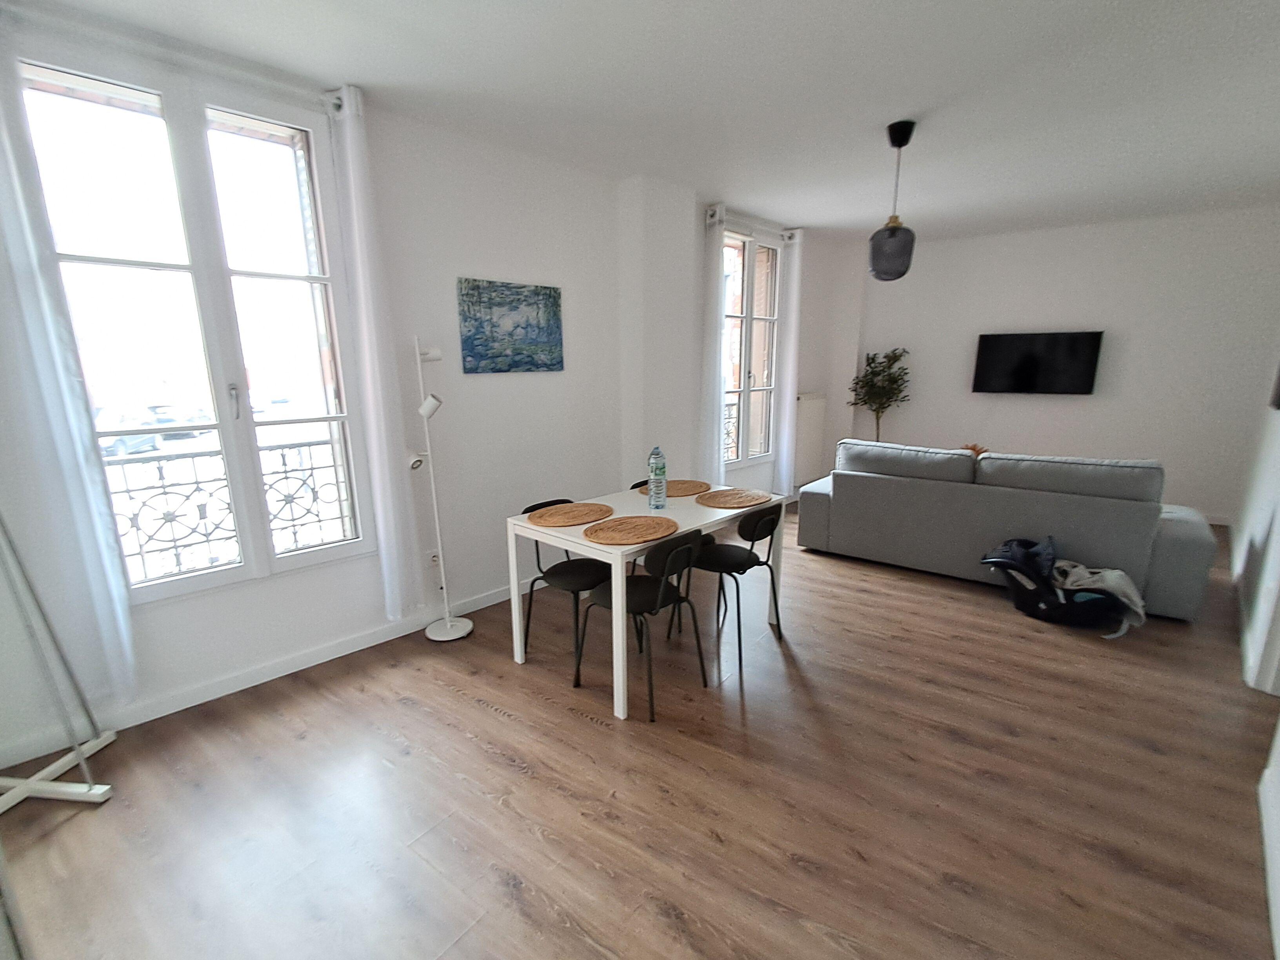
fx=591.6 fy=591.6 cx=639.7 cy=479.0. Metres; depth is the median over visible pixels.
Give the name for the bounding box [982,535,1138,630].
infant car seat
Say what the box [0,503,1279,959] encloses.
floor
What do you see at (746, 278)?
window
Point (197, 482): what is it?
balcony railing
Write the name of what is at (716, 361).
curtain
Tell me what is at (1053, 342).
television
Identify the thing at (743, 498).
placemat
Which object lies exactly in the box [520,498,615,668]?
chair
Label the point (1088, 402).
back wall
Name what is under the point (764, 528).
chair
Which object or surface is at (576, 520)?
placemat
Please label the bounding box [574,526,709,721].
chair
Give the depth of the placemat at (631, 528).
2.61 m
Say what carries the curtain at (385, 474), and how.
hanging from the curtain rod at (266, 82)
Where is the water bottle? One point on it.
(655, 482)
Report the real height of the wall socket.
0.116 m
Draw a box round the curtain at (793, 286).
[775,231,803,497]
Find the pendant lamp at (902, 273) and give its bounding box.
[866,119,916,281]
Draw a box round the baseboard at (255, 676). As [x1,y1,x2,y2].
[0,578,529,771]
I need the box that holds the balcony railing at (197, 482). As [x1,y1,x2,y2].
[103,433,354,585]
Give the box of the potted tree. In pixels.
[846,346,910,439]
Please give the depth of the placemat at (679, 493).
3.35 m
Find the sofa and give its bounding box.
[798,438,1219,622]
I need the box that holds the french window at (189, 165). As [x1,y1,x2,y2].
[14,51,376,602]
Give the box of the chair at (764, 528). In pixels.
[676,500,786,675]
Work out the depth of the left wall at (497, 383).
3.22 m
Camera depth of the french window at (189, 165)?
2.54 m
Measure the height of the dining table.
0.742 m
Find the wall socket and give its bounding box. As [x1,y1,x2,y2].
[427,549,440,566]
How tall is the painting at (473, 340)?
0.514 m
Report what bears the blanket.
on the infant car seat at (1048, 609)
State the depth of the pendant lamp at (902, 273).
3.14 m
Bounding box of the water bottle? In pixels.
[647,445,667,509]
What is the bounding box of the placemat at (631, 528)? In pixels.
[581,514,676,546]
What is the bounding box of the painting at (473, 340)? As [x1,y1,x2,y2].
[456,276,563,373]
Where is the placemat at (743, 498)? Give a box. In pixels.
[695,487,774,509]
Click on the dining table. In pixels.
(579, 541)
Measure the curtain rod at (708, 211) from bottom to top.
0.082 m
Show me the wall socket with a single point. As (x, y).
(435, 557)
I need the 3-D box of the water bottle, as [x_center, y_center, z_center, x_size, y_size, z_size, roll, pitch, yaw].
[0.087,-0.008,3.004,0.084,0.319,0.084,11,17,40]
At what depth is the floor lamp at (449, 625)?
3.14 m
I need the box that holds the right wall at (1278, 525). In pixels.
[1232,358,1279,955]
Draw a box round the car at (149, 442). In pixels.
[94,406,165,457]
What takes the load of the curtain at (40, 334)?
hanging from the curtain rod at (266, 82)
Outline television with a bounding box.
[971,330,1103,395]
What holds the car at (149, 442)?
on the ground
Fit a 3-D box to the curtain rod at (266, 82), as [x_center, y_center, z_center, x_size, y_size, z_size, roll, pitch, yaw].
[-1.734,-1.564,2.189,0.142,0.074,1.156,11,17,40]
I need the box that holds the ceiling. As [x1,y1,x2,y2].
[10,0,1279,240]
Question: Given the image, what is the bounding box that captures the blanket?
[1050,558,1145,629]
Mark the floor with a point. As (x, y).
(586, 732)
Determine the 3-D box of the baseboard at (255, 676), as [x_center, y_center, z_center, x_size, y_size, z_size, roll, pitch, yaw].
[-1.235,0.778,3.404,0.017,0.092,4.047,11,17,40]
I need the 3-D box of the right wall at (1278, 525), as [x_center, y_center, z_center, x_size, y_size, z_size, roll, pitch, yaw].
[2.475,-0.117,1.952,0.179,2.726,6.766,11,17,40]
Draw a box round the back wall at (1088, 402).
[848,203,1279,521]
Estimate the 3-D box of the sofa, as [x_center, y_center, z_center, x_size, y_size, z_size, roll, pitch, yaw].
[2.459,0.174,4.263,2.360,0.871,1.002,11,17,40]
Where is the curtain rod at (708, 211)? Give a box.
[705,204,801,240]
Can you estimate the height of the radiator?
0.904 m
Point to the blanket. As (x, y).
(1119, 573)
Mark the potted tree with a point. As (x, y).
(883, 407)
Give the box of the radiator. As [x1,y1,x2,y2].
[792,392,826,485]
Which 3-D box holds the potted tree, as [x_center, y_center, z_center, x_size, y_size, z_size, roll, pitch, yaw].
[2.608,-0.667,6.515,0.653,1.531,0.644,11,17,40]
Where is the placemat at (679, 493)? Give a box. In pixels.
[637,479,710,497]
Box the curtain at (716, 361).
[699,210,729,487]
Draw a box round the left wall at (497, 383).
[0,8,845,767]
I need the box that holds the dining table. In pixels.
[504,483,783,721]
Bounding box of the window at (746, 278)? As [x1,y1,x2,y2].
[720,228,781,471]
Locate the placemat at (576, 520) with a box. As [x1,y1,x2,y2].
[526,501,612,527]
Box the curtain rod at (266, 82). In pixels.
[2,3,349,113]
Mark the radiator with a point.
(809, 423)
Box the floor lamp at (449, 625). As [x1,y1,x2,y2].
[412,335,474,642]
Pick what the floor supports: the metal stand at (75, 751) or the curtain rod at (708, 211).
the metal stand at (75, 751)
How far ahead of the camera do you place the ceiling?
2.62 m
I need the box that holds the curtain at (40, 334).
[0,45,137,705]
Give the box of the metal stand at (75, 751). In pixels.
[0,509,118,810]
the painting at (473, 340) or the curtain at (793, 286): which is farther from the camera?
the curtain at (793, 286)
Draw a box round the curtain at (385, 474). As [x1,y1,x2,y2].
[328,85,423,620]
————————
Every entry, word for word: repeat it, but skip the images.

EXERCISE RESPONSE.
fx=591.6 fy=591.6 cx=639.7 cy=479.0. Metres; depth is the median over visible pixels.
Give the name for the bounding box [982,535,1138,630].
infant car seat
Say what the box [0,503,1279,959] encloses.
floor
What do you see at (746, 278)?
window
Point (197, 482): what is it?
balcony railing
Write the name of what is at (716, 361).
curtain
Tell me what is at (1053, 342).
television
Identify the thing at (743, 498).
placemat
Which object lies exactly in the box [520,498,615,668]?
chair
Label the point (1088, 402).
back wall
Name what is under the point (764, 528).
chair
Which object or surface is at (576, 520)?
placemat
Please label the bounding box [574,526,709,721].
chair
Give the depth of the placemat at (631, 528).
2.61 m
Say what carries the curtain at (385, 474), and how.
hanging from the curtain rod at (266, 82)
Where is the water bottle? One point on it.
(655, 482)
Report the real height of the wall socket.
0.116 m
Draw a box round the curtain at (793, 286).
[775,231,803,497]
Find the pendant lamp at (902, 273) and give its bounding box.
[866,119,916,281]
Draw a box round the baseboard at (255, 676). As [x1,y1,x2,y2].
[0,578,529,771]
I need the box that holds the balcony railing at (197, 482). As [x1,y1,x2,y2].
[103,433,354,585]
Give the box of the potted tree. In pixels.
[846,346,910,439]
Please give the depth of the placemat at (679, 493).
3.35 m
Find the sofa and give its bounding box.
[798,438,1219,622]
I need the box that holds the french window at (189, 165). As [x1,y1,x2,y2].
[14,51,376,602]
Give the box of the chair at (764, 528). In pixels.
[676,500,786,675]
Work out the depth of the left wall at (497, 383).
3.22 m
Camera depth of the french window at (189, 165)?
2.54 m
Measure the height of the dining table.
0.742 m
Find the wall socket and give its bounding box. As [x1,y1,x2,y2].
[427,549,440,566]
How tall is the painting at (473, 340)?
0.514 m
Report what bears the blanket.
on the infant car seat at (1048, 609)
State the depth of the pendant lamp at (902, 273).
3.14 m
Bounding box of the water bottle? In pixels.
[647,445,667,509]
What is the bounding box of the placemat at (631, 528)? In pixels.
[581,514,676,546]
What is the bounding box of the painting at (473, 340)? As [x1,y1,x2,y2].
[456,276,563,373]
Where is the placemat at (743, 498)? Give a box. In pixels.
[695,487,774,509]
Click on the dining table. In pixels.
(579, 541)
Measure the curtain rod at (708, 211) from bottom to top.
0.082 m
Show me the wall socket with a single point. As (x, y).
(435, 557)
I need the 3-D box of the water bottle, as [x_center, y_center, z_center, x_size, y_size, z_size, roll, pitch, yaw].
[0.087,-0.008,3.004,0.084,0.319,0.084,11,17,40]
At what depth is the floor lamp at (449, 625)?
3.14 m
I need the box that holds the right wall at (1278, 525). In pixels.
[1232,358,1279,955]
Draw a box round the car at (149, 442). In pixels.
[94,406,165,457]
What takes the load of the curtain at (40, 334)?
hanging from the curtain rod at (266, 82)
Outline television with a bounding box.
[971,330,1103,395]
What holds the car at (149, 442)?
on the ground
Fit a 3-D box to the curtain rod at (266, 82), as [x_center, y_center, z_center, x_size, y_size, z_size, roll, pitch, yaw].
[-1.734,-1.564,2.189,0.142,0.074,1.156,11,17,40]
I need the box that holds the ceiling. As [x1,y1,x2,y2].
[10,0,1279,240]
Question: Given the image, what is the bounding box that captures the blanket?
[1050,558,1145,629]
Mark the floor with a point. As (x, y).
(586, 732)
Determine the 3-D box of the baseboard at (255, 676), as [x_center, y_center, z_center, x_size, y_size, z_size, roll, pitch, yaw].
[-1.235,0.778,3.404,0.017,0.092,4.047,11,17,40]
I need the 3-D box of the right wall at (1278, 525), as [x_center, y_center, z_center, x_size, y_size, z_size, roll, pitch, yaw].
[2.475,-0.117,1.952,0.179,2.726,6.766,11,17,40]
Draw a box round the back wall at (1088, 402).
[848,203,1279,521]
Estimate the 3-D box of the sofa, as [x_center, y_center, z_center, x_size, y_size, z_size, roll, pitch, yaw].
[2.459,0.174,4.263,2.360,0.871,1.002,11,17,40]
Where is the curtain rod at (708, 211)? Give a box.
[705,204,801,240]
Can you estimate the height of the radiator?
0.904 m
Point to the blanket. As (x, y).
(1119, 573)
Mark the potted tree with a point. As (x, y).
(883, 407)
Give the box of the radiator. As [x1,y1,x2,y2].
[792,392,826,485]
Which 3-D box holds the potted tree, as [x_center, y_center, z_center, x_size, y_size, z_size, roll, pitch, yaw].
[2.608,-0.667,6.515,0.653,1.531,0.644,11,17,40]
Where is the placemat at (679, 493)? Give a box. In pixels.
[637,479,710,497]
Box the curtain at (716, 361).
[699,210,729,487]
Draw a box round the left wall at (497, 383).
[0,8,845,767]
I need the box that holds the dining table. In pixels.
[504,483,783,721]
Bounding box of the window at (746, 278)? As [x1,y1,x2,y2].
[720,228,781,471]
Locate the placemat at (576, 520) with a box. As [x1,y1,x2,y2].
[526,501,612,527]
Box the curtain rod at (266, 82). In pixels.
[2,3,349,113]
Mark the radiator with a point.
(809, 423)
Box the floor lamp at (449, 625). As [x1,y1,x2,y2].
[412,335,474,642]
Pick what the floor supports: the metal stand at (75, 751) or the curtain rod at (708, 211).
the metal stand at (75, 751)
How far ahead of the camera do you place the ceiling?
2.62 m
I need the box that holds the curtain at (40, 334).
[0,45,137,705]
Give the box of the metal stand at (75, 751). In pixels.
[0,509,118,810]
the painting at (473, 340) or the curtain at (793, 286): which is farther from the camera?
the curtain at (793, 286)
Draw a box round the curtain at (385, 474). As [x1,y1,x2,y2].
[328,85,423,620]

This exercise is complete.